If complexation is important, Ksp alone may not be enough. For example, silver can form complexes with ammonia, cyanide, or thiosulfate. In those cases, free Ag⁺ may be far lower than predicted by simple solubility equilibrium, and the electrode potential will shift accordingly.

Authority sources for deeper study

For reliable background on electrochemistry, equilibrium constants, and reference electrodes, consult these sources:
LibreTexts Chemistry
National Institute of Standards and Technology
NIST Chemistry WebBook
University of California Berkeley Chemistry
U.S. Environmental Protection Agency

Final takeaway

To calculate electrode potential from Ksp, first use the solubility product to determine the equilibrium concentration of the dissolved metal ion, then insert that concentration into the Nernst equation. This procedure turns a precipitation problem into an electrochemical prediction. It explains why reference electrodes are stable, why common ions shift potentials, and why electrochemistry and equilibrium chemistry are so tightly connected.

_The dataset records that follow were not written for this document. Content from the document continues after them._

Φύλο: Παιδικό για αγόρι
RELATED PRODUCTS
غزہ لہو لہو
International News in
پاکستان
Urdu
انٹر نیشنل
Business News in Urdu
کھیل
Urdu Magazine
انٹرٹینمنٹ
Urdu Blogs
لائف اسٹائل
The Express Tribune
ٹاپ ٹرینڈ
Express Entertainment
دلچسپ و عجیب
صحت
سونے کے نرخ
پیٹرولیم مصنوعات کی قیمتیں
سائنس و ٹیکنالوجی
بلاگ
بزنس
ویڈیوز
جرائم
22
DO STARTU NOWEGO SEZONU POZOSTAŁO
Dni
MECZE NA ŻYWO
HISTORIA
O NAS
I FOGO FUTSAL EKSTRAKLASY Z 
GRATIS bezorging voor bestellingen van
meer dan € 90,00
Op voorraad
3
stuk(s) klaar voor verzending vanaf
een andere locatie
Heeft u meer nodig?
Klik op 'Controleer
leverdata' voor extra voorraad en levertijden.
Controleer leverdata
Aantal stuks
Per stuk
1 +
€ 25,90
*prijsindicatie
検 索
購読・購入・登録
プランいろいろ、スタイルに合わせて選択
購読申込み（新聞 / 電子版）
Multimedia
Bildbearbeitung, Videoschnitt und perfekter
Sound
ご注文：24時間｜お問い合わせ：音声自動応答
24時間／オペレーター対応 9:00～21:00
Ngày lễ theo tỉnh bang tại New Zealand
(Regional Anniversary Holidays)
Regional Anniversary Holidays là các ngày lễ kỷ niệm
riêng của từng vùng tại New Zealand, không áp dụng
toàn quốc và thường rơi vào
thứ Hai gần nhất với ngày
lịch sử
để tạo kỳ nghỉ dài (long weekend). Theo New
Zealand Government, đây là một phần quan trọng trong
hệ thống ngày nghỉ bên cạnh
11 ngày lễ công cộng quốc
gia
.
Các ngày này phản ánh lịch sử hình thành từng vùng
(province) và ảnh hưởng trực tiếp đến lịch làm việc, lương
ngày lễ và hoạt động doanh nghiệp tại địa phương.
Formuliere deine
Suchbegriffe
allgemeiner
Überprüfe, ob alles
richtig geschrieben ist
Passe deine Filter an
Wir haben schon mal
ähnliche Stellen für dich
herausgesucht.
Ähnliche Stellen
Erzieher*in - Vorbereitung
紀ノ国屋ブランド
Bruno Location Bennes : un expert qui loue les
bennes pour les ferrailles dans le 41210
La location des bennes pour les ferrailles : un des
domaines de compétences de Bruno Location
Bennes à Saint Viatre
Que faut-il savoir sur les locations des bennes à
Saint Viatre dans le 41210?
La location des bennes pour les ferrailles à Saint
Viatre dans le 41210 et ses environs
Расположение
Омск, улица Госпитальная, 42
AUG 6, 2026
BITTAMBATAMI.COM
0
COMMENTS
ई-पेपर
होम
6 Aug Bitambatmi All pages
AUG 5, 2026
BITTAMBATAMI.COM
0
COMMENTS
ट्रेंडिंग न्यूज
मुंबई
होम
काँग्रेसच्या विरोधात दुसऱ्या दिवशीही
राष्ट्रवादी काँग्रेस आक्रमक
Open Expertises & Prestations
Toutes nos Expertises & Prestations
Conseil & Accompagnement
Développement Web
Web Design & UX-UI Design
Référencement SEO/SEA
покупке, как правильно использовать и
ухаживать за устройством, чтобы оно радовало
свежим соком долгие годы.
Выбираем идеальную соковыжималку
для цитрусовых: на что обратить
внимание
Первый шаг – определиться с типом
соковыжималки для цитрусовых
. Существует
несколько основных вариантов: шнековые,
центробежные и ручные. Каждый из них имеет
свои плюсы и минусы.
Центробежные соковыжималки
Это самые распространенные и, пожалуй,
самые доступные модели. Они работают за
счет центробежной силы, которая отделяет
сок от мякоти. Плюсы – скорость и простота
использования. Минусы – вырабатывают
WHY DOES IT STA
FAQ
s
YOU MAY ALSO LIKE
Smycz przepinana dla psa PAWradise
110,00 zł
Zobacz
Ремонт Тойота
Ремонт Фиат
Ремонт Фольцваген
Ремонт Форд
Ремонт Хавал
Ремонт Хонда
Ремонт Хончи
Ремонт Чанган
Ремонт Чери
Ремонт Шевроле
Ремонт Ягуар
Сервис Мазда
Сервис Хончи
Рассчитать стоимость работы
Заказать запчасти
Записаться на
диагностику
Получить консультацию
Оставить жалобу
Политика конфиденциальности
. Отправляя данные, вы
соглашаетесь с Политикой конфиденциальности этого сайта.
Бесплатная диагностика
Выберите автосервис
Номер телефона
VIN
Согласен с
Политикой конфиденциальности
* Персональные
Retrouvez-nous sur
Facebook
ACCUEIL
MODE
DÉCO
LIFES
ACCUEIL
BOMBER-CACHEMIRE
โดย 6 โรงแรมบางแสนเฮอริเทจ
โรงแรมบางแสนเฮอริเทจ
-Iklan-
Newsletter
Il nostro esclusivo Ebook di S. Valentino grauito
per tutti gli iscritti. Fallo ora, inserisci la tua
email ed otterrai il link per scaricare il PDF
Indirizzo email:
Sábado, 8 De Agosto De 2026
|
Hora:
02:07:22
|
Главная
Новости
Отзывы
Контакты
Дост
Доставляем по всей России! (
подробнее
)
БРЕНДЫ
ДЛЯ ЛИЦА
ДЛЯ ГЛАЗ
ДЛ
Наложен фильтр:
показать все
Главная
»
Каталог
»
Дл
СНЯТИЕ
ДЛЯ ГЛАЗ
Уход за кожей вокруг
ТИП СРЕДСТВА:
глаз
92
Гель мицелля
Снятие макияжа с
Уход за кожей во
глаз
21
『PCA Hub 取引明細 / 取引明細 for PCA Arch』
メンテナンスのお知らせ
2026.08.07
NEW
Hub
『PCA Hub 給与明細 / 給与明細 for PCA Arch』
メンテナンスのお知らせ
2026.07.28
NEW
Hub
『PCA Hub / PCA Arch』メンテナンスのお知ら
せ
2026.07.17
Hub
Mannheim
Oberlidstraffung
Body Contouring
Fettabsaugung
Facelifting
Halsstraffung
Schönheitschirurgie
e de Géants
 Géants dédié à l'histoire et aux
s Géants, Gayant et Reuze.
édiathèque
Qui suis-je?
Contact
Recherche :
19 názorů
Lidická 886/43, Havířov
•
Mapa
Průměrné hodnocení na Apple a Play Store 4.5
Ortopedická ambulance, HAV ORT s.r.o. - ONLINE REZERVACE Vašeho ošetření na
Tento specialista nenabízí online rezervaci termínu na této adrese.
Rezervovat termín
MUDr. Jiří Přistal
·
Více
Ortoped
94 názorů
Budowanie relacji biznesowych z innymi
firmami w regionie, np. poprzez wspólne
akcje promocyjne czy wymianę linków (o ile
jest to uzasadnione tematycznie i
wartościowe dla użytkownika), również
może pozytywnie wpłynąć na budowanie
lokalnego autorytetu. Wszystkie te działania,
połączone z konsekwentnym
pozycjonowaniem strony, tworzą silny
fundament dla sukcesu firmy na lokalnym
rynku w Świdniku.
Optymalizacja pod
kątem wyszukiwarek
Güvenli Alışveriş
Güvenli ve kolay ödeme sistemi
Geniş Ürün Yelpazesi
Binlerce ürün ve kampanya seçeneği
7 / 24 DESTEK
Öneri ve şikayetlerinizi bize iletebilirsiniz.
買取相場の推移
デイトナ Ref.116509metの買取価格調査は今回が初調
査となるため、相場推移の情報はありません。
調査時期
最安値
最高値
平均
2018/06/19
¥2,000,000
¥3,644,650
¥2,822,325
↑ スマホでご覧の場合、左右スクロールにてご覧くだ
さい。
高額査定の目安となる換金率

If you know the correct Ksp, the right stoichiometry, the standard reduction potential, and the ion concentration of the common anion, you can calculate the electrode potential quickly and with confidence.

Educational note: values in tables are representative 25 C reference figures commonly used in chemistry instruction and laboratory practice. Exact potentials vary with concentration convention, ionic strength, activity coefficients, and electrode construction.